Can you see the poo that's oozing out of his onesie? There was a whole puddle up there!

 All I had was my cameraphone at the time, and since I don't have my iphone 5 yet (because it's not out), my phone pics aren't the best. But it gives you a pretty good idea of what was going on.
Luckily, I had set Henry down on his changing pad, because it was completely covered in poo within seconds. Also, that's what I ended up carrying him down to the bathtub in, so I was extra lucky.


I actually considered having my little brother, Layne, just grab me some scissors so I could cut this onesie off of him. I thought it might be easier than getting poop on his head and face. I decided against it though because it would've been really wasteful, and instead had my brother grab me two plastic grocery bags so I could put the diaper in one and his outfit in the other.

Even though I was super careful, he still got poo all over himself.

This is just the beginning of the poop-smear. What's notable about this picture is how calm he is about all of it.

Yep. There was even poo on his ears and on the top of his head.

This is where everything that didn't end up in his onesie landed.

So I gave Henry the bath of the century and just laughed to myself. After he was clean (which didn't take as long as I thought it would, thankfully) I had to wash his changing pad and his bath chair. That took longer than anything else, but they're both pretty small so it wasn't bad.

The hardest part of this whole incident was that I wasn't just able to yell "HELP" and have Jeff come running. I had to be calm and make specific requests in order to get the help I needed. I also didn't have Jeff's help strategizing how to go about cleaning him up, so I just kinda sat there laughing at Henry while I thought up what to do.

Everything turned out fine, and I was able to dress him in one of the new outfits I got him today. I was given a gift card to Old Navy, so I got to buy Henry lots of clothes, which doesn't usually happen since almost all of his clothes have been gifted by friends and relatives. I almost went buck wild in the clearance section, but reigned it in when I saw two (full-price) blue owl outfits I wanted more than anything.  I'll for sure post pics when he wears them.

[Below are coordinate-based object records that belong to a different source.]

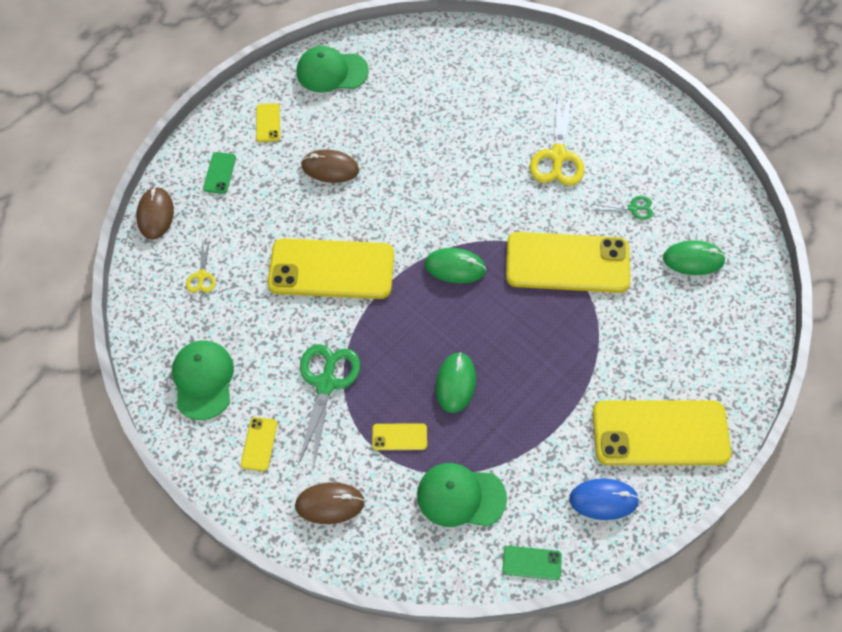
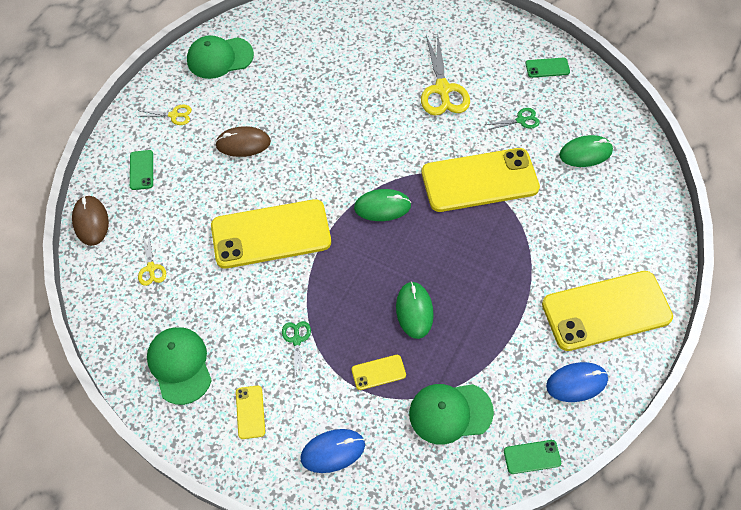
camera: 15 degrees left, 0 degrees up
(268, 123) = (174, 115): yellow phone -> yellow scissors
(326, 383) = (297, 340): green scissors -> green scissors, size x0.51
(329, 504) = (333, 451): brown mouse -> blue mouse
(681, 157) = (547, 68): none -> green phone

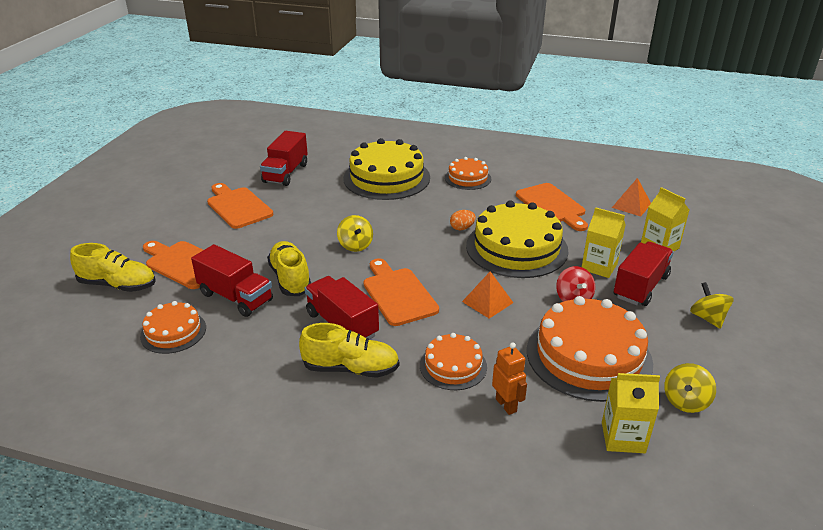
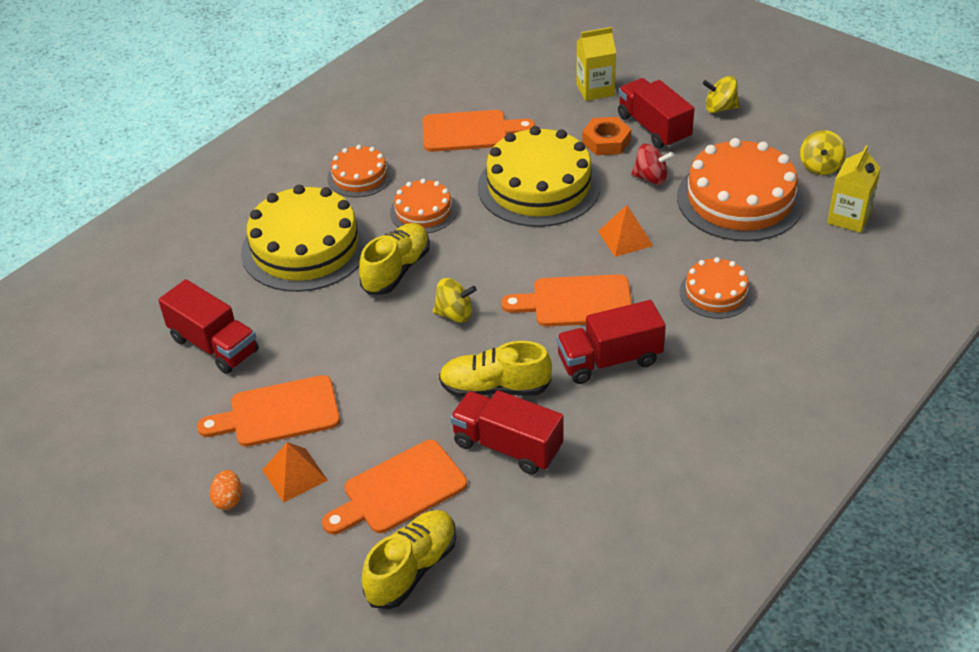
camera: 65 degrees left, 10 degrees up
(173, 332) = (551, 516): orange cake -> orange cake (423, 211)
(235, 297) = (507, 446): red truck -> red truck turned 120 degrees counterclockwise
(351, 368) = (688, 369): yellow shoe -> yellow shoe (396, 270)
(462, 228) = (473, 215): orange egg -> orange egg (228, 499)
(506, 405) = (784, 274): orange robot -> none
(599, 267) = (606, 141): yellow carton -> orange nut
(631, 205) = (507, 76): orange pyramid -> orange pyramid (294, 475)
(685, 401) = (820, 166): yellow spinning top -> yellow spinning top turned 45 degrees clockwise

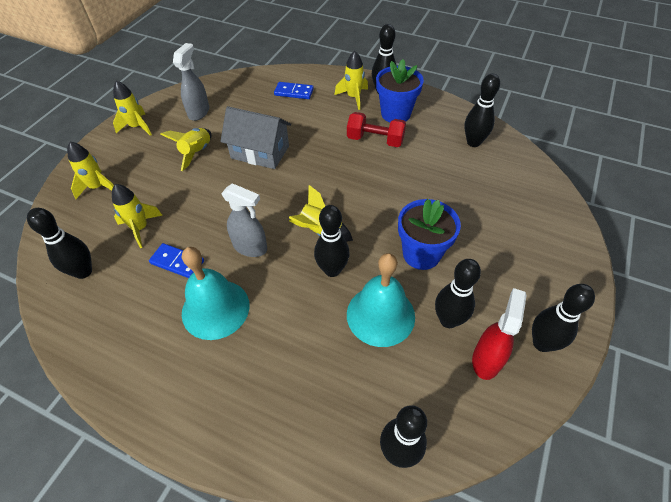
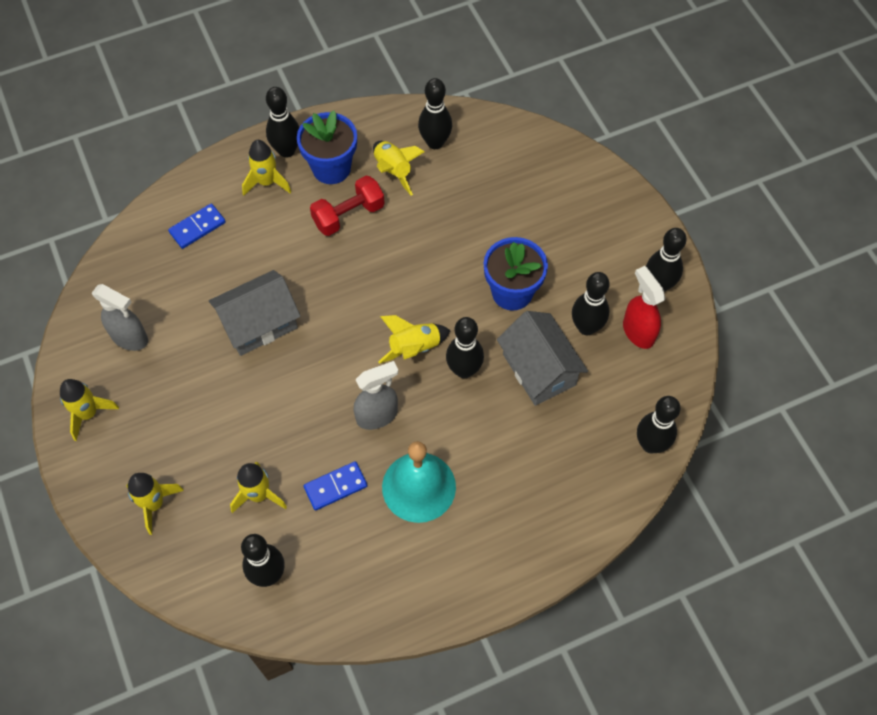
camera: 50 degrees left, 10 degrees up
(196, 153) = (198, 381): yellow rocket -> yellow rocket (393, 171)
(199, 112) = (130, 338): grey spray bottle -> grey spray bottle turned 150 degrees clockwise
(380, 315) = (539, 369): turquoise bell -> grey house

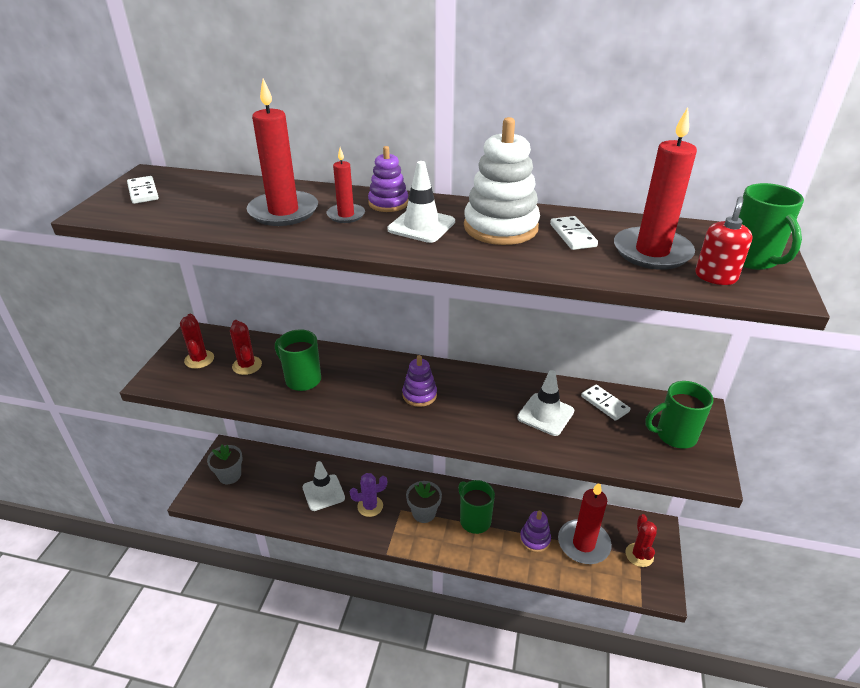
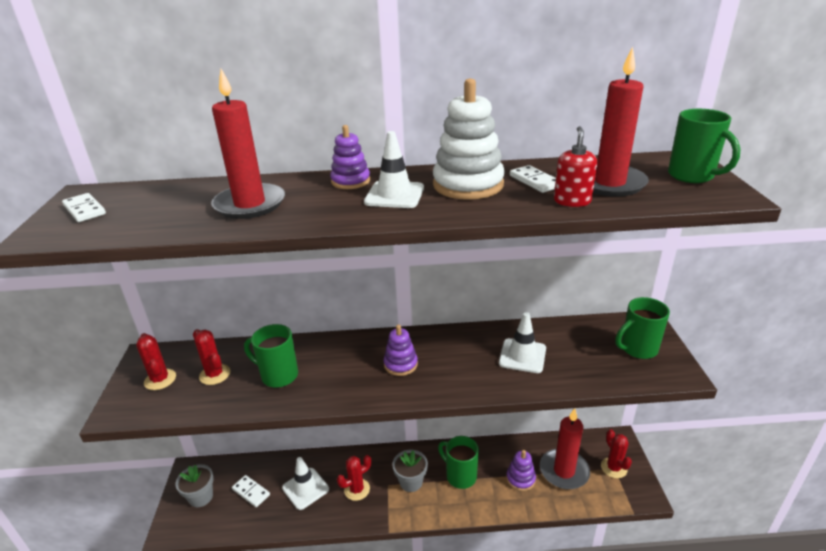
camera: 15 degrees left, 5 degrees down
(346, 215) = (315, 197): red candle -> none
(370, 506) = (357, 489): purple cactus -> red cactus
(605, 404) = (568, 335): white domino -> white domino (251, 492)
(715, 277) = (674, 193): red soap dispenser -> red soap dispenser (572, 201)

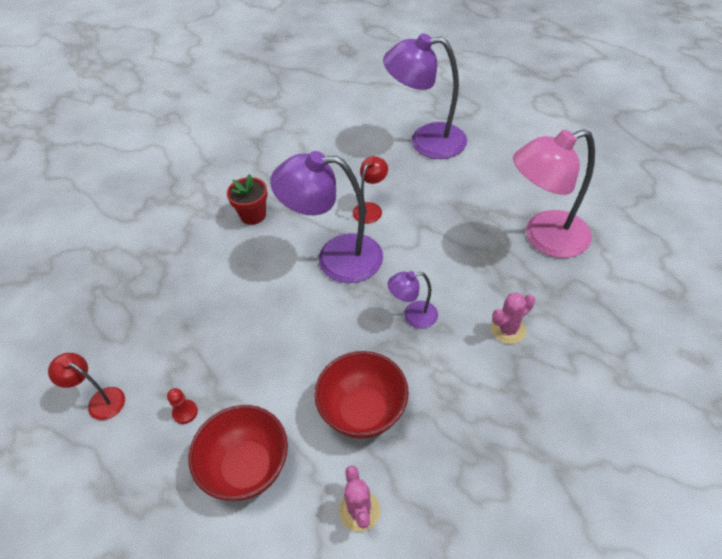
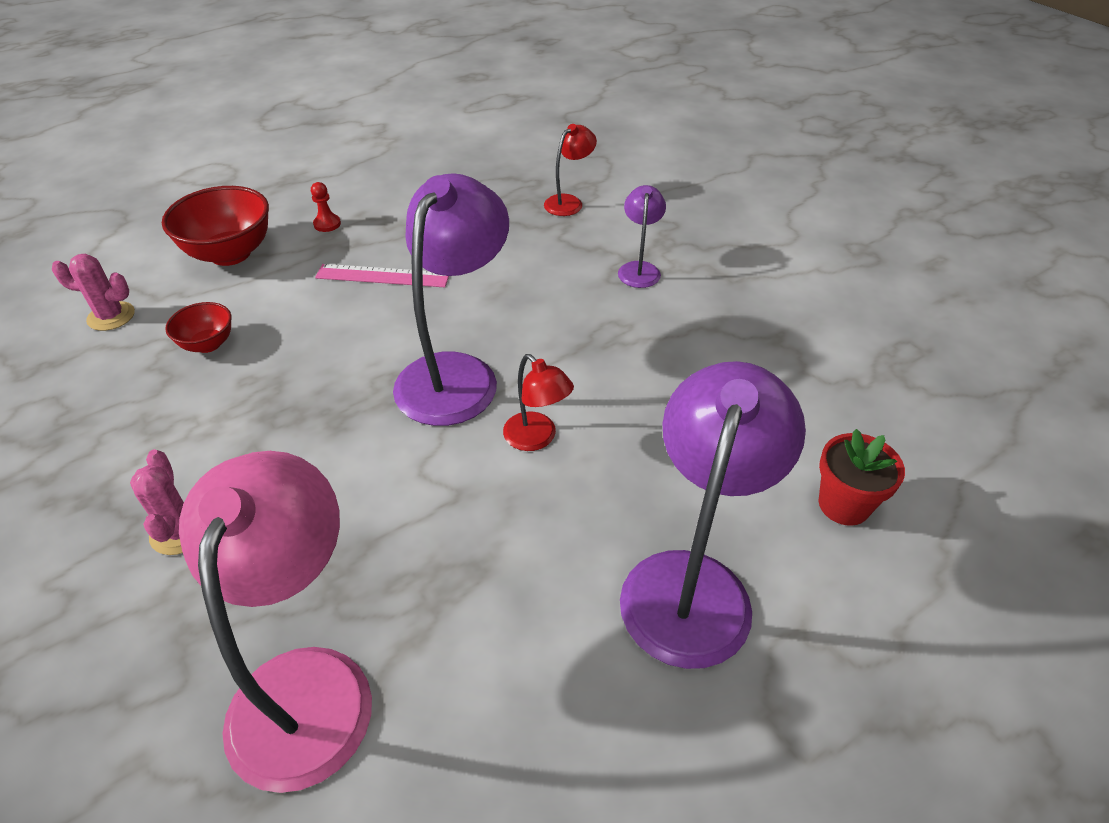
camera: 105 degrees right, 5 degrees down
(100, 400) = (386, 179): red lamp -> red lamp (569, 202)
(249, 338) = (382, 276): none -> pink ruler
(253, 215) = (592, 308): red flower pot -> red flower pot (844, 504)
(363, 411) = (208, 344): red bowl -> red bowl, size x0.55
(413, 316) = (294, 427): purple lamp -> purple lamp (639, 269)

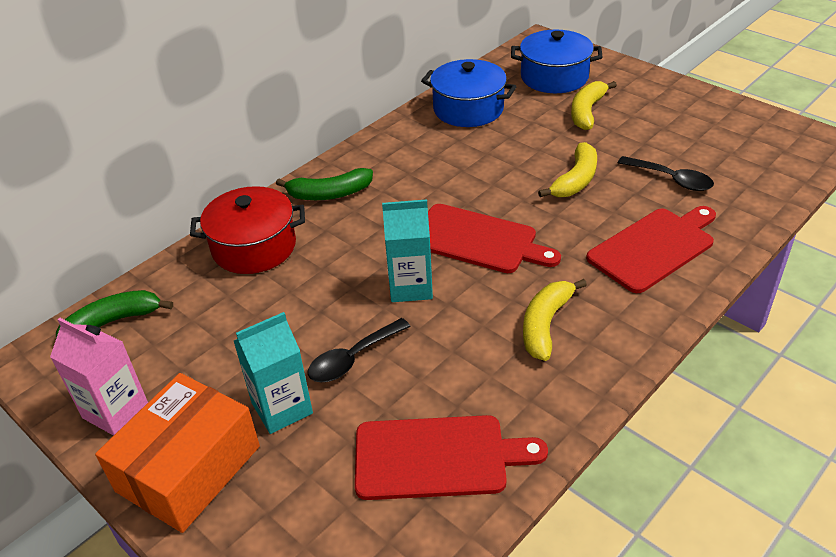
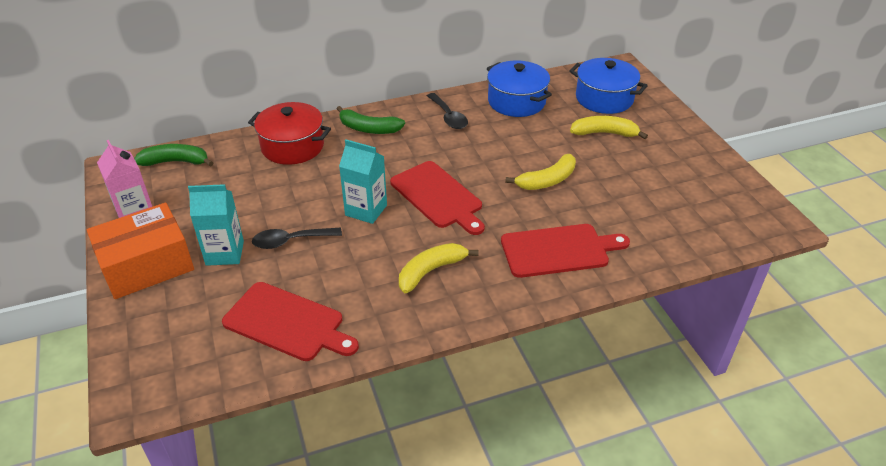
camera: 25 degrees right, 0 degrees up
(587, 112) = (604, 133): yellow banana -> yellow banana turned 45 degrees clockwise
(671, 179) = (621, 206): black spoon -> black spoon (448, 117)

So what do you think? Is "Poopocalypse 2: Uncharted Territory" the most accurate sequel name or is there a better one? Hit me with your best sequel title!

1 comment:

  1. hahaha, I'm sooo glad you captured this on camera. seriously. Every mother's worst nightmare. I especially love the head and ear close up, oh and henry's general chillness through the whole ordeal. Well played, little one.